What you are asked to do:
In the Patlabor passage, which year does the setting of the feature-length anime WXIII, Showa 75, correspond to?

Reading passage:

------------------------------------

I already wrote about the depth of Patlabor in terms of its social relevance with regards to the character of Tokyo, and how it skillfully uses robot anime tropes to portray the sociopolitical idiosyncrasies of the region in an objective light. I was slightly worried that the “presence” of Tokyo would not be fleshed out enough in such a short runtime, and thus would lack some necessary element of the Patlabor formula.
Having finally gotten to see the finished product, however, I can say that I had nothing to fear. This was straight-up, no-holds-barred, pure, unadulterated Patlabor at its finest–almost to a shocking degree.
It was a very strange experience, in fact. I thought it would be jarring to see Patlabor set in a 21st-century Tokyo, where people have smartphones and where YouTube and NicoNico Douga exist.
To me, Patlabor was a tale of what would have happened had the economic bubble not burst–if the Showa era had continued. (For example, the last feature-length Patlabor anime, WXIII, was set in Showa 75, which does not exist, thus pointing to an alternate Japan timeline that correlates to the year 2000.) Instead, I found myself enthralled.

------------------------------------

Data records:
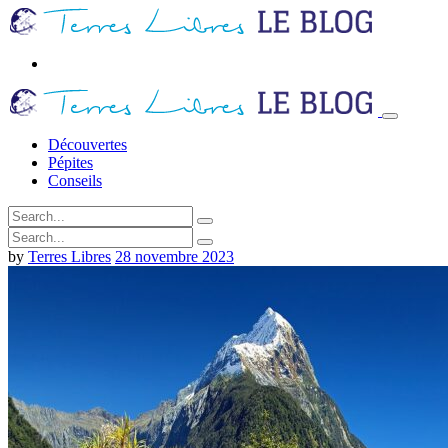
Découvertes
Pépites
Conseils
by
Terres Libres
28 novembre 2023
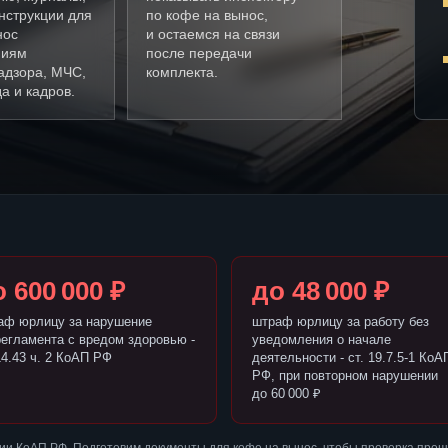
нструкции для
по кофе на вынос,
нос
и остаемся на связи
ниям
после передачи
адзора, МЧС,
комплекта.
а и кадров.
 600 000 ₽
до 48 000 ₽
аф юрлицу за нарушение
штраф юрлицу за работу без
регламента с вредом здоровью -
уведомления о начале
14.43 ч. 2 КоАП РФ
деятельности - ст. 19.7.5-1 КоА
РФ, при повторном нарушении
до 60 000 ₽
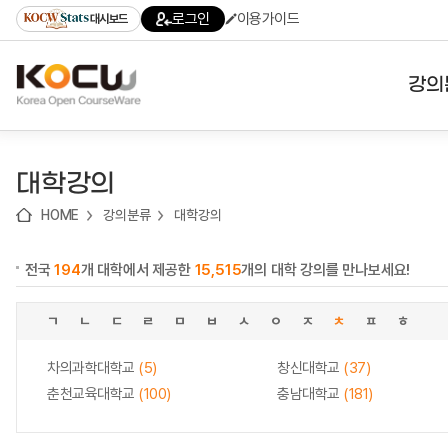
로
로
로
바
로그인
이용가이드
대시보드
가
가
가
로
기
기
기
가
(skip
기
to
강의
content)
대학
대학강의
기관
HOME
강의분류
대학강의
전공
전국
194
개 대학에서 제공한
15,515
개의 대학 강의를 만나보세요!
테마
ㄱ
ㄴ
ㄷ
ㄹ
ㅁ
ㅂ
ㅅ
ㅇ
ㅈ
ㅊ
ㅍ
ㅎ
차의과학대학교
(5)
창신대학교
(37)
춘천교육대학교
(100)
충남대학교
(181)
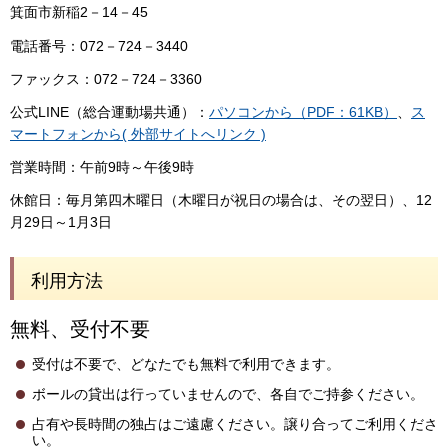
箕面市新稲2－14－45
電話番号：072－724－3440
ファックス：072－724－3360
公式LINE（総合運動場共通）：
パソコンから（PDF：61KB）
、
ス
マートフォンから( 外部サイトへリンク )
営業時間：午前9時～午後9時
休館日：毎月第四木曜日（木曜日が祝日の場合は、その翌日）、12
月29日～1月3日
利用方法
無料、受付不要
受付は不要で、どなたでも無料で利用できます。
ボールの貸出は行っていませんので、各自でご持参ください。
占有や長時間の独占はご遠慮ください。譲り合ってご利用くださ
い。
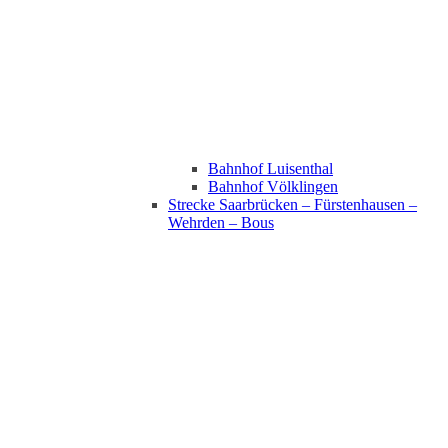
Bahnhof Luisenthal
Bahnhof Völklingen
Strecke Saarbrücken – Fürstenhausen –
Wehrden – Bous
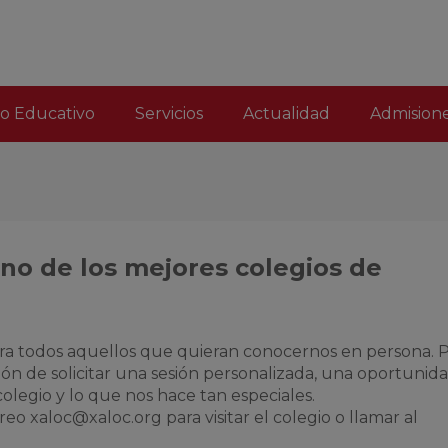
o Educativo
Servicios
Actualidad
Admision
o de los mejores colegios de
ara todos aquellos que quieran conocernos en persona. 
ón de solicitar una sesión personalizada,
una
oportunid
colegio y lo que nos hace tan especiales.
rreo
xaloc@xaloc.org
para visitar el colegio o llamar al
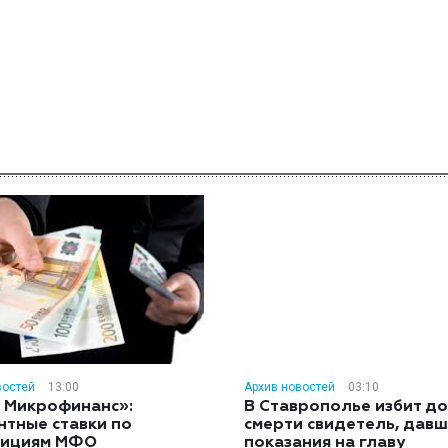
востей
13:00
Архив новостей
03:10
 Микрофинанс»:
В Ставрополье избит до
нтные ставки по
смерти свидетель, дав
тициям МФО
показания на главу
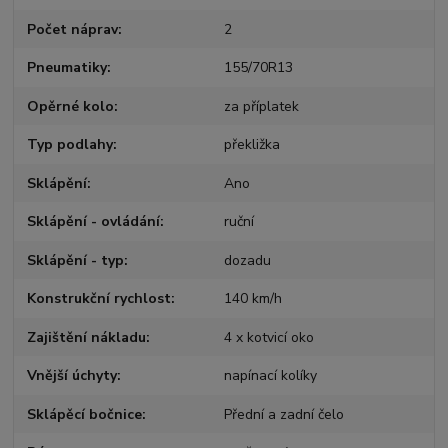
Počet náprav
2
Pneumatiky
155/70R13
Opěrné kolo
za příplatek
Typ podlahy
překližka
Sklápění
Ano
Sklápění - ovládání
ruční
Sklápění - typ
dozadu
Konstrukční rychlost
140 km/h
Zajištění nákladu
4 x kotvicí oko
Vnější úchyty
napínací kolíky
Sklápěcí bočnice
Přední a zadní čelo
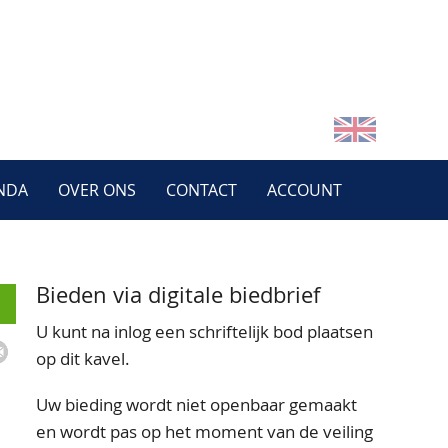
NDA
OVER ONS
CONTACT
ACCOUNT
Bieden via digitale biedbrief
U kunt na inlog een schriftelijk bod plaatsen
op dit kavel.
Uw bieding wordt niet openbaar gemaakt
en wordt pas op het moment van de veiling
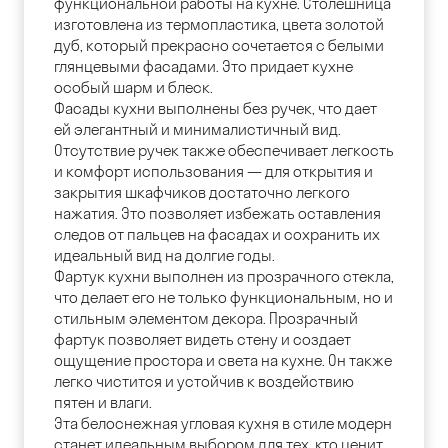
функциональной работы на кухне. Столешница
изготовлена из термопластика, цвета золотой
дуб, который прекрасно сочетается с белыми
глянцевыми фасадами. Это придает кухне
особый шарм и блеск.
Фасады кухни выполнены без ручек, что дает
ей элегантный и минималистичный вид.
Отсутствие ручек также обеспечивает легкость
и комфорт использования — для открытия и
закрытия шкафчиков достаточно легкого
нажатия. Это позволяет избежать оставления
следов от пальцев на фасадах и сохранить их
идеальный вид на долгие годы.
Фартук кухни выполнен из прозрачного стекла,
что делает его не только функциональным, но и
стильным элементом декора. Прозрачный
фартук позволяет видеть стену и создает
ощущение простора и света на кухне. Он также
легко чистится и устойчив к воздействию
пятен и влаги.
Эта белоснежная угловая кухня в стиле модерн
станет идеальным выбором для тех, кто ценит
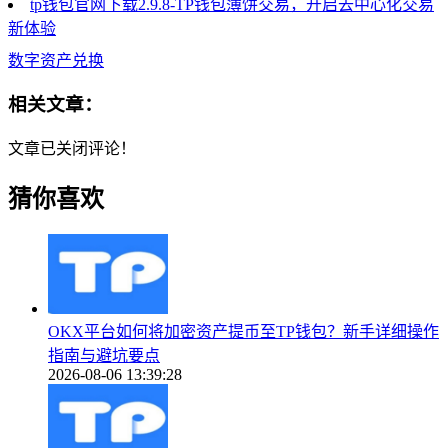
tp钱包官网下载2.9.8-TP钱包薄饼交易，开启去中心化交易
新体验
数字资产兑换
相关文章：
文章已关闭评论！
猜你喜欢
OKX平台如何将加密资产提币至TP钱包？新手详细操作
指南与避坑要点
2026-08-06 13:39:28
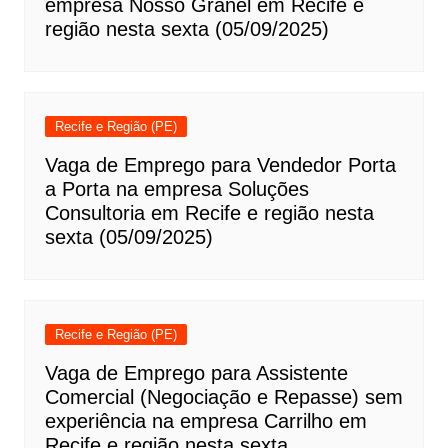
empresa Nosso Granel em Recife e
região nesta sexta (05/09/2025)
Recife e Região (PE)
Vaga de Emprego para Vendedor Porta
a Porta na empresa Soluções
Consultoria em Recife e região nesta
sexta (05/09/2025)
Recife e Região (PE)
Vaga de Emprego para Assistente
Comercial (Negociação e Repasse) sem
experiência na empresa Carrilho em
Recife e região nesta sexta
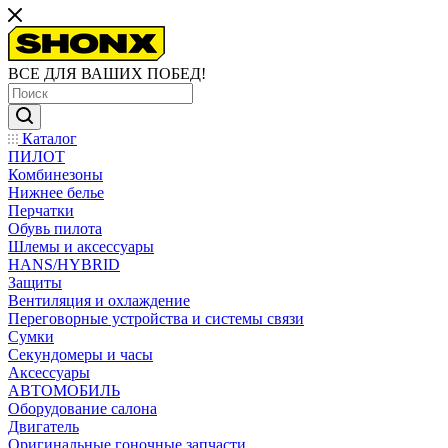
ВСЕ ДЛЯ ВАШИХ ПОБЕД!
Каталог
ПИЛОТ
Комбинезоны
Нижнее белье
Перчатки
Обувь пилота
Шлемы и аксессуары
HANS/HYBRID
Защиты
Вентиляция и охлаждение
Переговорные устройства и системы связи
Сумки
Секундомеры и часы
Аксессуары
АВТОМОБИЛЬ
Оборудование салона
Двигатель
Оригинальные гоночные запчасти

------------------------------------

Your response:
The year 2000.